Learn what a SIGWX chart is and how pilots use significant weather forecasts to identify turbulence, icing, thunderstorms, and hazards by altitude.

A SIGWX chart (Significant Weather Chart) is a graphical weather forecast that highlights areas of serious aviation hazards, including turbulence, icing, thunderstorms, and low visibility. Pilots and dispatchers use it to identify where dangerous weather exists and at which altitudes.

How It Works#

SIGWX charts cover specific altitude bands. The low-level chart covers surface to FL240 (roughly 24,000 feet). The mid- and high-level charts cover FL250 to FL630, making them the primary tool for jet route planning.

Meteorologists draw these charts using forecast data from numerical weather models, rawinsonde (weather balloon) soundings, and pilot reports (PIREPs). The result is a snapshot of expected significant weather at a specific valid time, typically 12 or 24 hours ahead.

Each chart uses standard ICAO symbols to mark hazards. Thunderstorm symbols show convective activity.
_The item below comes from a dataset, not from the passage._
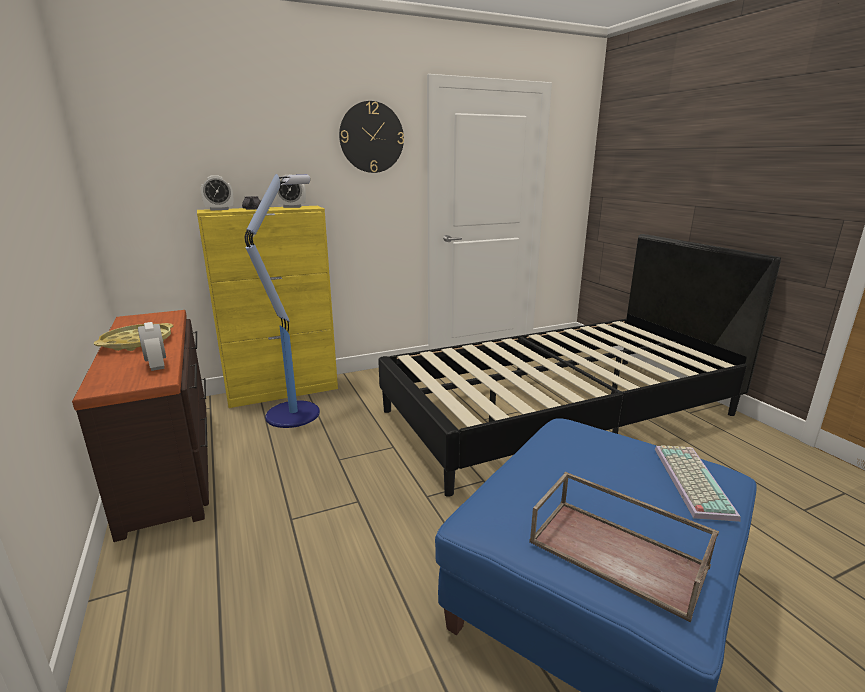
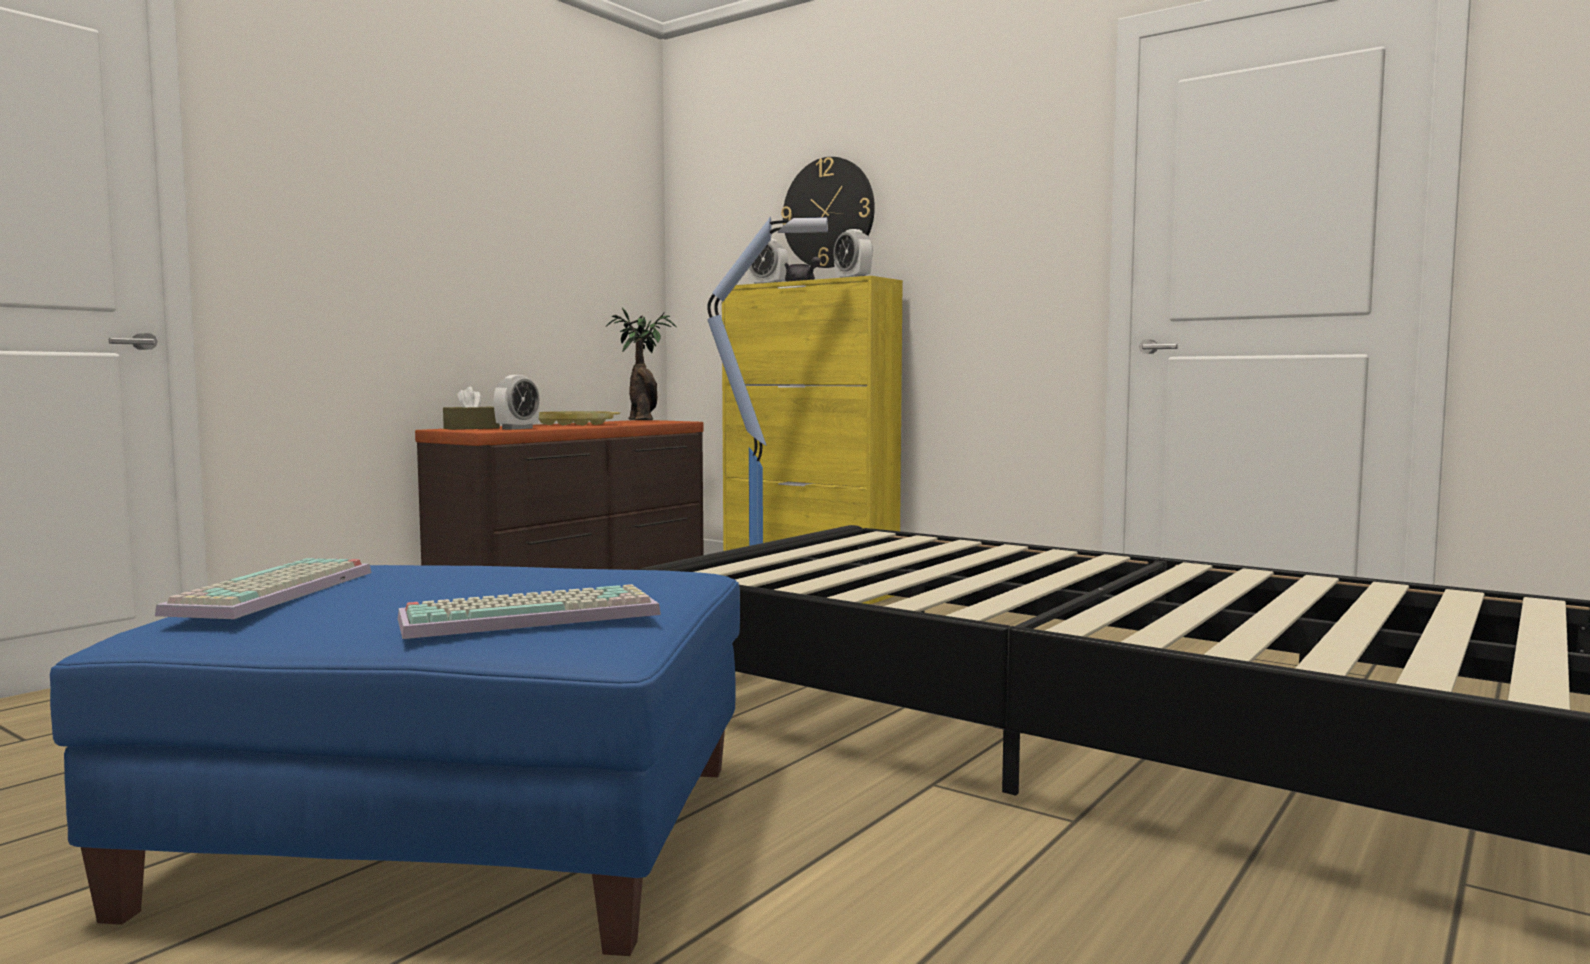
camera: 60 degrees right, 15 degrees down
(114, 379) = (471, 428): none -> brown tissue box
(140, 320) = (642, 421): none -> potted plant
(371, 137) = (1002, 156): wall clock -> wall clock (828, 213)
(619, 554) = (276, 593): brown tray -> keyboard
Hatched areas mark moderate or severe turbulence. Icing regions appear as outlined zones with severity labels. Tropopause heights are noted in boxes, helping pilots understand where jet stream turbulence is most likely.

Frontal boundaries are also plotted. Cold fronts, warm fronts, and occluded fronts often coincide with the most intense hazard zones on the chart. Understanding where fronts sit helps a pilot predict where icing and turbulence layers begin and end vertically.

Example in Aviation#

A dispatcher planning a transatlantic flight at FL380 pulls up the high-level SIGWX chart for the North Atlantic. The chart shows a large area of severe turbulence near a jet stream trough over the mid-Atlantic, marked between FL350 and FL410. A cluster of CB (cumulonimbus) symbols indicates embedded thunderstorms along a cold front pushing southeast.

The crew uses this information to request a routing that stays south of the frontal boundary. They also brief the cabin crew on expected turbulence and plan a cruise altitude of FL360, just below the most intense layer.

Why It Matters#

SIGWX charts give pilots a broad strategic view of weather hazards before departure. Unlike a radar image, which shows current precipitation, a SIGWX chart shows forecast conditions across an entire region, often across an ocean where real-time data is sparse.

Misreading or skipping the SIGWX chart can put an aircraft into severe turbulence, structural icing, or embedded convection with little warning. For student pilots, learning to read these charts builds the weather pattern recognition that supports safe go/no-go decisions throughout a flying career.

Key Takeaways#

  • SIGWX charts forecast hazards such as turbulence, icing, and thunderstorms across defined altitude bands.
  • High-level charts cover FL250 to FL630 and are critical for jet operations.
  • Standard ICAO symbols allow consistent interpretation across different countries and operators.
  • Frontal zones on the chart mark where vertical weather hazards are most concentrated.
  • Always pair the SIGWX chart with PIREPs and radar for a complete weather picture.